Dit geeft aanleiding
tot een nieuw onderzoek en eventueel tot een nieuwe ontvankelijkheidsbeslissing.
Ontvankelijkheid
De Vlaamse Regering
onderzoekt het dossier inhoudende het voorstel van het representatief
orgaan tot de samenvoeging van de besturen van de eredienst.
Na dit onderzoek deelt
de Vlaamse Regering volgende betrokken partijen de ontvankelijkheid tot
behandeling van het voorstel mee aan: het representatief orgaan, de betrokken besturen van
de eredienst, de federale overheid, de financierende overheid, in
voorkomend geval het centraal kerkbestuur; en in voorkomend geval de
adviserende gemeente (zie
E.Art. 39, 1ste lid).
Termijn 1ste mededeling
De mededelingsplicht geldt slechts voor een ontvankelijk dossier.

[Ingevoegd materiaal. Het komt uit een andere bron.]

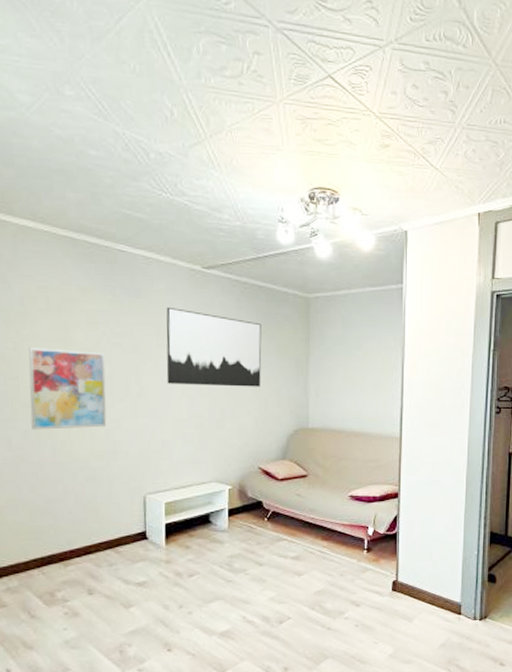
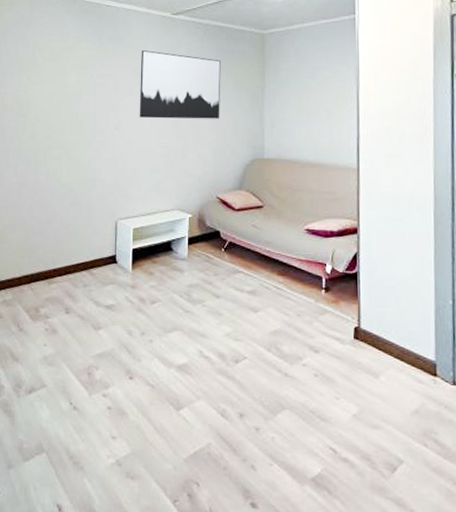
wall art: present [28,347,107,430] -> none [32,89,91,159]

De Vlaamse Regering beschikt daarvoor over een termijn van 30 dagen te
rekenen vanaf de dag na de dag van de ontvankelijke aanvraag (zie E.Art. 6).
De aanvang van deze termijn is aleatoir. Slechts de
Vlaamse Regering beslist immers over de compleetheid van het dossier
inhoudende het voorstel tot samenvoeging en over de
ontvankelijkheid.
Het ware beter geweest dat de Vlaamse Regering binnen
een termijn van 30 dagen te rekenen vanaf de dag na de dag van ontvangst
van het verzoek een meldingsplicht werd opgelegd, dat een voorstel tot
gebiedswijziging überhaupt werd ontvangen (Vgl. E.Art. 8).
Adviestermijn
De ingelichte overheden beschikken
over een termijn van 4 maanden om hun advies in verband met het verzoek tot
samenvoeging mee te delen aan de Vlaamse Overheid (zie E.Art. 39, 2de lid).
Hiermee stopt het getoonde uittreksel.